Quant à la littérature américaine moderne, il s’agit finalement d’un sujet que je connais assez peu — en apprendre plus ne saurait me faire du mal.

Rien à voir: David Calvo est fou, ça on le savait. Mais à ce point? Ça promet d’être grave… 🙂

#538

« But you could smell the sea — though you couldn’t see it — and hear it, and even at night feel that cast emptying-away of the sky to the west where the headlands fall into the Atlantic like folds in a velours cardigan. » (M. John Harrison, « The Course of the Heart »)

#537

Un petit chat étranger: son maître étant partit en vacances pour quinze jours, j’ai accepté de le garder.

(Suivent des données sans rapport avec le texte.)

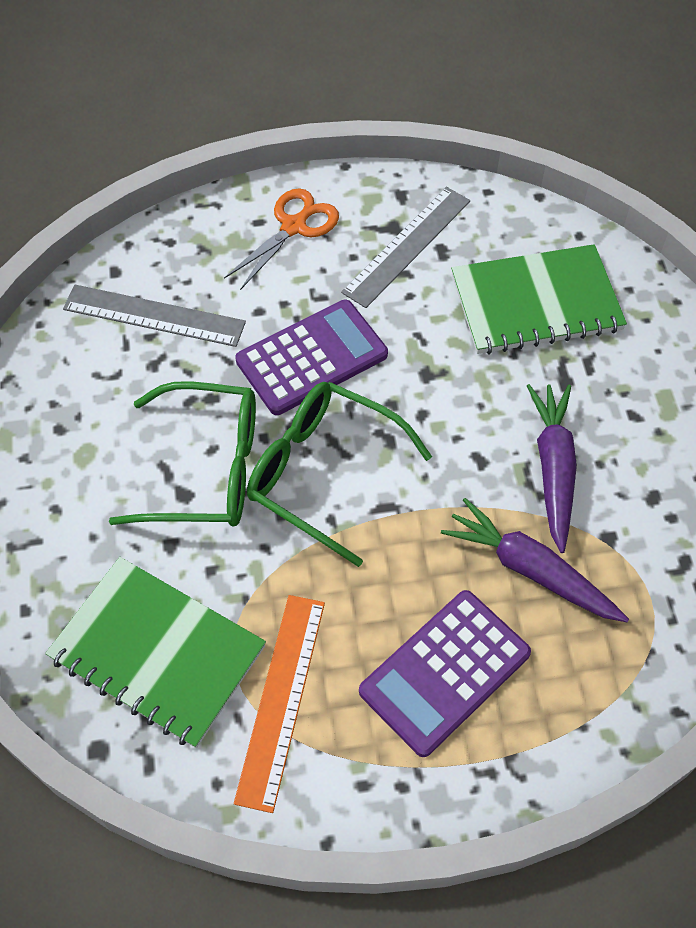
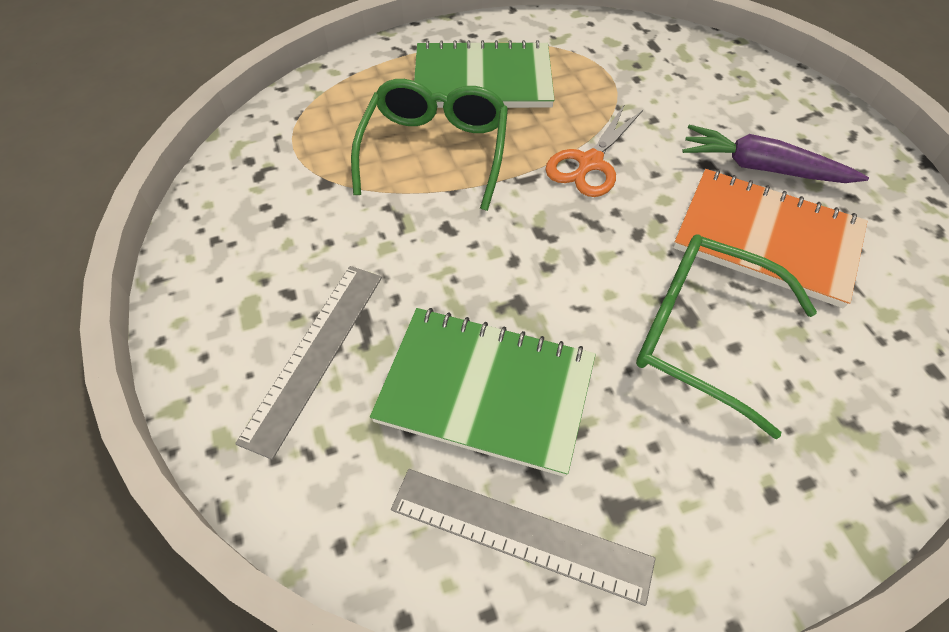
orange notebook: 0 -> 1
orange ruler: 1 -> 0
purple calculator: 2 -> 0
purple carrot: 2 -> 1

Ce qui ne va pas sans quelques problèmes de « gestion féline », les deux chattes n’appréciant pas forcément (la mère l’ignore et la fille souffle/grogne). Après une journée planqué dans l’évier de la cuisine, à surveiller vaguement les mouvements autour de lui, le jeune matou semble rassuré & fait même des câlins — mais les filles, elles, ne l’acceptent pas encore.

La nuit fut relativement bruyante, entre grognements, souffles, bonds sur les meubles. Réveillé plusieurs fois, j’ai maintenant un tenace mal de crâne… C’est mignon mais c’est chiant, ces bestiaux…

#535

Tss: mille choses à faire, mille choses à prévoir, & du coup je néglige un peu ce pôvre blog.

Lectures? Quelques kilogs de romans français de fantasy, parmi lesquels le Sylvie Denis tout juste paru, qui m’a l’air bien prometteur. Plus le Fabrice Anfosso, un Philippe Monot, bientôt un Catherine Dufour… Il me faut rattrapper un peu de retard en la matière, en vue de l’écriture d’un article. Sinon, fantasy tojours, je suis dans Fitcher’s Brides de Gregory Frost, tout en me délectant par ailleurs du délicieux Neighboring Lives de Thomas Disch — pas du tout SF ou fantasy malgré l’auteur: ce roman de 1980, méconnu, traite de la vie quotidienne à Cheyne Walk au XIXe siècle. C’est-à-dire: les artistes préraphaélites de Chelsea & leurs voisins & amis & relations, genre Thomas Carlysle (une sorte de Jules Michelet anglais), Whistler ou Lewis Carroll. Sublimement écrit, léger, captivant, d’une intelligence & d’une culture admirables, je regrette de ne pouvoir me consacrer à sa seule lecture tant j’y trouve de bonheur.